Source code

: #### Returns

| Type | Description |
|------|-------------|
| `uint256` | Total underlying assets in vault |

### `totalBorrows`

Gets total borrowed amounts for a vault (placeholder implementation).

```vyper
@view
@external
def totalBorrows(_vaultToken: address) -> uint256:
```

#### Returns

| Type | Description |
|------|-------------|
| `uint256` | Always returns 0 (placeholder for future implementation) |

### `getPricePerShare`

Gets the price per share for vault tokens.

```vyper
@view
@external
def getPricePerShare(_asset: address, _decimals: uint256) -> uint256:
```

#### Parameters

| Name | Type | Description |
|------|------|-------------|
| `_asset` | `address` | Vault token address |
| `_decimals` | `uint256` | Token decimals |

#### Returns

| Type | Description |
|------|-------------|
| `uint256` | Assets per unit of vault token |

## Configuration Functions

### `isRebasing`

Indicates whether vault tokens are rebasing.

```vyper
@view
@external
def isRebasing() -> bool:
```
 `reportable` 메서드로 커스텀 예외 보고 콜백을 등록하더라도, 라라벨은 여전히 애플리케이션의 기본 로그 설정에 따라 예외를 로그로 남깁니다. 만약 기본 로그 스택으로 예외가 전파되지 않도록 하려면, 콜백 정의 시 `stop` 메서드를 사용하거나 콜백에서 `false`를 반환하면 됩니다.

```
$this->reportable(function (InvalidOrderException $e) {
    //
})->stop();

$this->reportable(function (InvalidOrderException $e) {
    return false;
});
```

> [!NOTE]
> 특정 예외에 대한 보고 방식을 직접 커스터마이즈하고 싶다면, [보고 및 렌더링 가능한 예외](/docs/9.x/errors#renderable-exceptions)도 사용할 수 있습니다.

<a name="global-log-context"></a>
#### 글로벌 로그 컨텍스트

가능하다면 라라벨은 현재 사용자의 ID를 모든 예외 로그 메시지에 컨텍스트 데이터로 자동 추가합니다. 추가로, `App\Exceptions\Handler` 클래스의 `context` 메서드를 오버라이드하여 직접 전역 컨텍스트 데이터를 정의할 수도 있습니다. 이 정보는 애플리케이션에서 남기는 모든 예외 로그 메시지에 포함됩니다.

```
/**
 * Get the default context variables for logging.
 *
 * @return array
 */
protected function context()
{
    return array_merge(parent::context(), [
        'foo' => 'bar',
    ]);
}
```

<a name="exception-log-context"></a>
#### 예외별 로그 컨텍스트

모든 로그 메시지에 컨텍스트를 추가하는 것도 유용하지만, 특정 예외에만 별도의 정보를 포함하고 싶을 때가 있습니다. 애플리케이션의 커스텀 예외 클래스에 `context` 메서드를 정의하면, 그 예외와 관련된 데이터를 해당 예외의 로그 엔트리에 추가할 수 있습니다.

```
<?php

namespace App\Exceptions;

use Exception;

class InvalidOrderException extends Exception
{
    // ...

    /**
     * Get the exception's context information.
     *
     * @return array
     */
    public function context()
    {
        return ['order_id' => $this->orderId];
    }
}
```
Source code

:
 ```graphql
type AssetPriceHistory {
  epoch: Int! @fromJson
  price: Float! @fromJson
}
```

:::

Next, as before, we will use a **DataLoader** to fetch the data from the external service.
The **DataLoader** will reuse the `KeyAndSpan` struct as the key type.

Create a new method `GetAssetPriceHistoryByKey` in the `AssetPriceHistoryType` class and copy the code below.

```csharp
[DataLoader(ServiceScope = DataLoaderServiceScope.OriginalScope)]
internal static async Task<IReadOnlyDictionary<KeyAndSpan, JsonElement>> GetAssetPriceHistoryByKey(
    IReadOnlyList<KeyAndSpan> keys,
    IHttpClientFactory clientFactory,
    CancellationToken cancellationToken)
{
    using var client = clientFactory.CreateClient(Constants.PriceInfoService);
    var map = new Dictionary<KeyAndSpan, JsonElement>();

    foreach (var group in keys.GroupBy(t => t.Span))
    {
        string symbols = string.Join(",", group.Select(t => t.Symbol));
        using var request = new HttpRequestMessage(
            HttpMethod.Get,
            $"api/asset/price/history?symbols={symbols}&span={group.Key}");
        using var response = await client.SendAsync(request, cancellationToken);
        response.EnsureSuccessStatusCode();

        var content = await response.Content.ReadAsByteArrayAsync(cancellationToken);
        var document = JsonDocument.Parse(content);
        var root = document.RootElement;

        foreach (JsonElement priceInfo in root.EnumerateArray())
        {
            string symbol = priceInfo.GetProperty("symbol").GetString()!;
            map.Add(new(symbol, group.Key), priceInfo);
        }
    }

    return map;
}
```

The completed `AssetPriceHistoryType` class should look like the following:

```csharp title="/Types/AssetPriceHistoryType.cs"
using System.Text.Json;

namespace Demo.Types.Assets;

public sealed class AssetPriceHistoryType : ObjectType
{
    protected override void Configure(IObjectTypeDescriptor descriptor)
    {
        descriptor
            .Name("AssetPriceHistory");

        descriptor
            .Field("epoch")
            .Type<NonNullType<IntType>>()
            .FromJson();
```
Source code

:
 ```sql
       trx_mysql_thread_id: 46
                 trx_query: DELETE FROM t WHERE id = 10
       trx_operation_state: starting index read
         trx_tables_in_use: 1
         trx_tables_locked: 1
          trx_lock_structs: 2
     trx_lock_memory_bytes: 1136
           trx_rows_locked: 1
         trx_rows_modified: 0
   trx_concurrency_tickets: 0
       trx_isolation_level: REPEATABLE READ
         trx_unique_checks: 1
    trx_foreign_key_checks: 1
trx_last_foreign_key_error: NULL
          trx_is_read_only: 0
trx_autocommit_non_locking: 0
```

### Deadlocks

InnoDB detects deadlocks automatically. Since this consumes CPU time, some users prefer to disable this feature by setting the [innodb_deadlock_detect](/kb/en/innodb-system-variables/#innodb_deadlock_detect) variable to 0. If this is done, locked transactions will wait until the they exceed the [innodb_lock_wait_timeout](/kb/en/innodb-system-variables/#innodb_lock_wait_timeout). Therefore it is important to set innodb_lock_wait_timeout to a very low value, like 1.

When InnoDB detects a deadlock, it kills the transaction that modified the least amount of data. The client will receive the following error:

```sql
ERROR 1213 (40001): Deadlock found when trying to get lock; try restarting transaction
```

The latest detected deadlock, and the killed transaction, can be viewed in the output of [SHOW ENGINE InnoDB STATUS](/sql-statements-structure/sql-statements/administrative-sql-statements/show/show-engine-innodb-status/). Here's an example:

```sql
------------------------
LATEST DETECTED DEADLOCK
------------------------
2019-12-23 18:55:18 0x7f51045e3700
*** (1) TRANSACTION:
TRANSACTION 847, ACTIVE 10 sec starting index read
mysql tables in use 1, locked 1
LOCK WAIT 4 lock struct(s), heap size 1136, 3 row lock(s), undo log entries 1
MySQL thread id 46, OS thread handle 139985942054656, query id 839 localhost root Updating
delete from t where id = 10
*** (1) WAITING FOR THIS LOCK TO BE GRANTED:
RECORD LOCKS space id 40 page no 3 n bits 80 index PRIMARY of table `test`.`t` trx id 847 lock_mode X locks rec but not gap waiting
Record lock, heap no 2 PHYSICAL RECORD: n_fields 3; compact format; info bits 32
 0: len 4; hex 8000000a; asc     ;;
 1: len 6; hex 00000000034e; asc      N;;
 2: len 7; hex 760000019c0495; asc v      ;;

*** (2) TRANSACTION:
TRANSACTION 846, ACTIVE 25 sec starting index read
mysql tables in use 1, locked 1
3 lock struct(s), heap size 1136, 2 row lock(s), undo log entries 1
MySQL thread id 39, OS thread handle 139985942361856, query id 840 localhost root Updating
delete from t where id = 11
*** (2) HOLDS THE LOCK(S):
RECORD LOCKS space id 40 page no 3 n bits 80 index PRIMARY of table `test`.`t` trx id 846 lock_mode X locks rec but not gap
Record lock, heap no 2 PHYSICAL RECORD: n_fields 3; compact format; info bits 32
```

YOUR GOAL – Your answer should be the material, retyped exactly as written.

EXPECTED OUTPUT –
Source code

: #### Returns

| Type | Description |
|------|-------------|
| `uint256` | Total underlying assets in vault |

### `totalBorrows`

Gets total borrowed amounts for a vault (placeholder implementation).

```vyper
@view
@external
def totalBorrows(_vaultToken: address) -> uint256:
```

#### Returns

| Type | Description |
|------|-------------|
| `uint256` | Always returns 0 (placeholder for future implementation) |

### `getPricePerShare`

Gets the price per share for vault tokens.

```vyper
@view
@external
def getPricePerShare(_asset: address, _decimals: uint256) -> uint256:
```

#### Parameters

| Name | Type | Description |
|------|------|-------------|
| `_asset` | `address` | Vault token address |
| `_decimals` | `uint256` | Token decimals |

#### Returns

| Type | Description |
|------|-------------|
| `uint256` | Assets per unit of vault token |

## Configuration Functions

### `isRebasing`

Indicates whether vault tokens are rebasing.

```vyper
@view
@external
def isRebasing() -> bool:
```
 `reportable` 메서드로 커스텀 예외 보고 콜백을 등록하더라도, 라라벨은 여전히 애플리케이션의 기본 로그 설정에 따라 예외를 로그로 남깁니다. 만약 기본 로그 스택으로 예외가 전파되지 않도록 하려면, 콜백 정의 시 `stop` 메서드를 사용하거나 콜백에서 `false`를 반환하면 됩니다.

```
$this->reportable(function (InvalidOrderException $e) {
    //
})->stop();

$this->reportable(function (InvalidOrderException $e) {
    return false;
});
```

> [!NOTE]
> 특정 예외에 대한 보고 방식을 직접 커스터마이즈하고 싶다면, [보고 및 렌더링 가능한 예외](/docs/9.x/errors#renderable-exceptions)도 사용할 수 있습니다.

<a name="global-log-context"></a>
#### 글로벌 로그 컨텍스트

가능하다면 라라벨은 현재 사용자의 ID를 모든 예외 로그 메시지에 컨텍스트 데이터로 자동 추가합니다. 추가로, `App\Exceptions\Handler` 클래스의 `context` 메서드를 오버라이드하여 직접 전역 컨텍스트 데이터를 정의할 수도 있습니다. 이 정보는 애플리케이션에서 남기는 모든 예외 로그 메시지에 포함됩니다.

```
/**
 * Get the default context variables for logging.
 *
 * @return array
 */
protected function context()
{
    return array_merge(parent::context(), [
        'foo' => 'bar',
    ]);
}
```

<a name="exception-log-context"></a>
#### 예외별 로그 컨텍스트

모든 로그 메시지에 컨텍스트를 추가하는 것도 유용하지만, 특정 예외에만 별도의 정보를 포함하고 싶을 때가 있습니다. 애플리케이션의 커스텀 예외 클래스에 `context` 메서드를 정의하면, 그 예외와 관련된 데이터를 해당 예외의 로그 엔트리에 추가할 수 있습니다.

```
<?php

namespace App\Exceptions;

use Exception;

class InvalidOrderException extends Exception
{
    // ...

    /**
     * Get the exception's context information.
     *
     * @return array
     */
    public function context()
    {
        return ['order_id' => $this->orderId];
    }
}
```
Source code

:
 ```graphql
type AssetPriceHistory {
  epoch: Int! @fromJson
  price: Float! @fromJson
}
```

:::

Next, as before, we will use a **DataLoader** to fetch the data from the external service.
The **DataLoader** will reuse the `KeyAndSpan` struct as the key type.

Create a new method `GetAssetPriceHistoryByKey` in the `AssetPriceHistoryType` class and copy the code below.

```csharp
[DataLoader(ServiceScope = DataLoaderServiceScope.OriginalScope)]
internal static async Task<IReadOnlyDictionary<KeyAndSpan, JsonElement>> GetAssetPriceHistoryByKey(
    IReadOnlyList<KeyAndSpan> keys,
    IHttpClientFactory clientFactory,
    CancellationToken cancellationToken)
{
    using var client = clientFactory.CreateClient(Constants.PriceInfoService);
    var map = new Dictionary<KeyAndSpan, JsonElement>();

    foreach (var group in keys.GroupBy(t => t.Span))
    {
        string symbols = string.Join(",", group.Select(t => t.Symbol));
        using var request = new HttpRequestMessage(
            HttpMethod.Get,
            $"api/asset/price/history?symbols={symbols}&span={group.Key}");
        using var response = await client.SendAsync(request, cancellationToken);
        response.EnsureSuccessStatusCode();

        var content = await response.Content.ReadAsByteArrayAsync(cancellationToken);
        var document = JsonDocument.Parse(content);
        var root = document.RootElement;

        foreach (JsonElement priceInfo in root.EnumerateArray())
        {
            string symbol = priceInfo.GetProperty("symbol").GetString()!;
            map.Add(new(symbol, group.Key), priceInfo);
        }
    }

    return map;
}
```

The completed `AssetPriceHistoryType` class should look like the following:

```csharp title="/Types/AssetPriceHistoryType.cs"
using System.Text.Json;

namespace Demo.Types.Assets;

public sealed class AssetPriceHistoryType : ObjectType
{
    protected override void Configure(IObjectTypeDescriptor descriptor)
    {
        descriptor
            .Name("AssetPriceHistory");

        descriptor
            .Field("epoch")
            .Type<NonNullType<IntType>>()
            .FromJson();
```
Source code

:
 ```sql
       trx_mysql_thread_id: 46
                 trx_query: DELETE FROM t WHERE id = 10
       trx_operation_state: starting index read
         trx_tables_in_use: 1
         trx_tables_locked: 1
          trx_lock_structs: 2
     trx_lock_memory_bytes: 1136
           trx_rows_locked: 1
         trx_rows_modified: 0
   trx_concurrency_tickets: 0
       trx_isolation_level: REPEATABLE READ
         trx_unique_checks: 1
    trx_foreign_key_checks: 1
trx_last_foreign_key_error: NULL
          trx_is_read_only: 0
trx_autocommit_non_locking: 0
```

### Deadlocks

InnoDB detects deadlocks automatically. Since this consumes CPU time, some users prefer to disable this feature by setting the [innodb_deadlock_detect](/kb/en/innodb-system-variables/#innodb_deadlock_detect) variable to 0. If this is done, locked transactions will wait until the they exceed the [innodb_lock_wait_timeout](/kb/en/innodb-system-variables/#innodb_lock_wait_timeout). Therefore it is important to set innodb_lock_wait_timeout to a very low value, like 1.

When InnoDB detects a deadlock, it kills the transaction that modified the least amount of data. The client will receive the following error:

```sql
ERROR 1213 (40001): Deadlock found when trying to get lock; try restarting transaction
```

The latest detected deadlock, and the killed transaction, can be viewed in the output of [SHOW ENGINE InnoDB STATUS](/sql-statements-structure/sql-statements/administrative-sql-statements/show/show-engine-innodb-status/). Here's an example:

```sql
------------------------
LATEST DETECTED DEADLOCK
------------------------
2019-12-23 18:55:18 0x7f51045e3700
*** (1) TRANSACTION:
TRANSACTION 847, ACTIVE 10 sec starting index read
mysql tables in use 1, locked 1
LOCK WAIT 4 lock struct(s), heap size 1136, 3 row lock(s), undo log entries 1
MySQL thread id 46, OS thread handle 139985942054656, query id 839 localhost root Updating
delete from t where id = 10
*** (1) WAITING FOR THIS LOCK TO BE GRANTED:
RECORD LOCKS space id 40 page no 3 n bits 80 index PRIMARY of table `test`.`t` trx id 847 lock_mode X locks rec but not gap waiting
Record lock, heap no 2 PHYSICAL RECORD: n_fields 3; compact format; info bits 32
 0: len 4; hex 8000000a; asc     ;;
 1: len 6; hex 00000000034e; asc      N;;
 2: len 7; hex 760000019c0495; asc v      ;;

*** (2) TRANSACTION:
TRANSACTION 846, ACTIVE 25 sec starting index read
mysql tables in use 1, locked 1
3 lock struct(s), heap size 1136, 2 row lock(s), undo log entries 1
MySQL thread id 39, OS thread handle 139985942361856, query id 840 localhost root Updating
delete from t where id = 11
*** (2) HOLDS THE LOCK(S):
RECORD LOCKS space id 40 page no 3 n bits 80 index PRIMARY of table `test`.`t` trx id 846 lock_mode X locks rec but not gap
Record lock, heap no 2 PHYSICAL RECORD: n_fields 3; compact format; info bits 32
```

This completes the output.